The median age in the village was 42.9 years. 21.4% of residents were under the age of 18; 8.3% were between the ages of 18 and 24; 23.6% were from 25 to 44; 26.7% were from 45 to 64; and 20.1% were 65 years of age or older. The gender makeup of the village was 49.0% male and 51.0% female.

===2000 census===
As of the census of 2000, there were 2,324 people, 855 households, and 630 families living in the village. The population density was 1,146.5 people per square mile (442.0/km^{2}). There were 904 housing units at an average density of 446.0 /sqmi. The racial makeup of the village was 98.97% White, 0.04% African American, 0.17% Native American, 0.17% Asian, 0.09% from other races, and 0.56% from two or more races. Hispanic or Latino of any race were 0.52% of the population.

There were 855 households, out of which 35.7% had children under the age of 18 living with them, 58.8% were married couples living together, 11.1% had a female householder with no husband present, and 26.3% were non-families. 22.2% of all households were made up of individuals, and 12.9% had someone living alone who was 65 years of age or older. The average household size was 2.62 and the average family size was 3.07.

In the village, the population was spread out, with 25.9% under the age of 18, 7.1% from 18 to 24, 28.7% from 25 to 44, 20.5% from 45 to 64, and 17.9% who were 65 years of age or older. The median age was 38 years. For every 100 females there were 94.3 males. For every 100 females age 18 and over, there were 87.6 males.

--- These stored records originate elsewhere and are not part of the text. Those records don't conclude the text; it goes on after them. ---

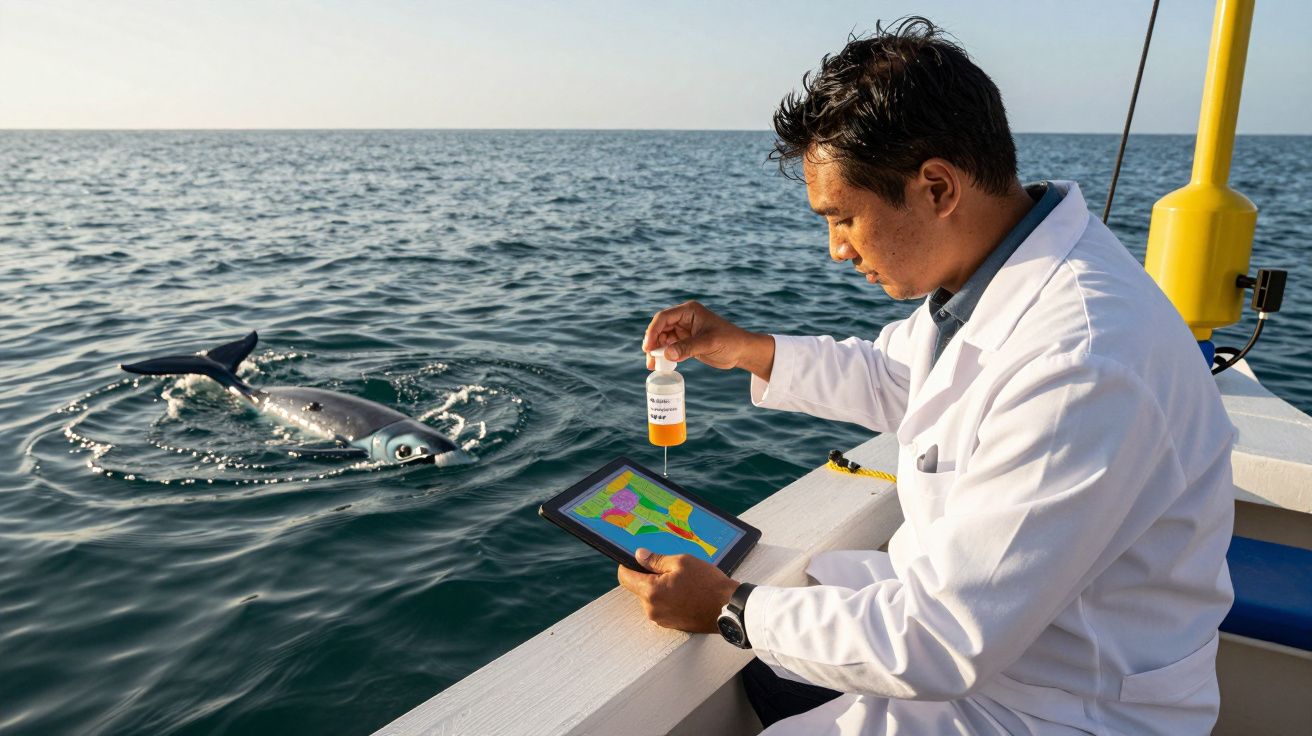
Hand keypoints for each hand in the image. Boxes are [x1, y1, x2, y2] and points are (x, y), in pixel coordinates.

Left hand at [617, 548, 738, 633]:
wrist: (727, 608)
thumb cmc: (707, 584)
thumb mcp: (682, 562)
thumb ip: (656, 560)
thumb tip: (639, 555)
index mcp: (651, 592)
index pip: (625, 578)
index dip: (627, 565)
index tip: (634, 559)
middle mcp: (652, 609)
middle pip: (638, 588)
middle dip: (648, 577)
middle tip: (669, 568)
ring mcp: (661, 619)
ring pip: (651, 598)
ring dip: (659, 588)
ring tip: (681, 581)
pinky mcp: (671, 625)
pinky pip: (662, 607)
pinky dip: (668, 599)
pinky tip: (685, 592)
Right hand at [642, 301, 775, 379]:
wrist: (742, 351)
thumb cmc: (730, 341)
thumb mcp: (708, 343)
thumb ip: (687, 348)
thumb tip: (666, 354)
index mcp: (689, 311)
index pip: (664, 318)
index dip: (653, 331)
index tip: (648, 347)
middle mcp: (684, 319)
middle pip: (660, 328)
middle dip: (653, 342)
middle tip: (649, 357)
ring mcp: (684, 331)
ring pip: (663, 339)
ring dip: (656, 351)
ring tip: (653, 365)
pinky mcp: (686, 342)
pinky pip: (670, 347)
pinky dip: (664, 355)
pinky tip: (661, 365)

The median income for a household in the village was $37,853, and the median income for a family was $42,200. Males had a median income of $34,798 versus $20,769 for females. The per capita income for the village was $17,614. About 6.0% of families and 5.9% of the population were below the poverty line, including 2.6% of those under age 18 and 8.0% of those age 65 or over.

==Economy==
In addition to the aforementioned railroad industry, Brewster is the headquarters for Shearer's Foods, makers of Shearer's potato chips and snacks, and Brewster Dairy, the largest Swiss cheese plant in the US.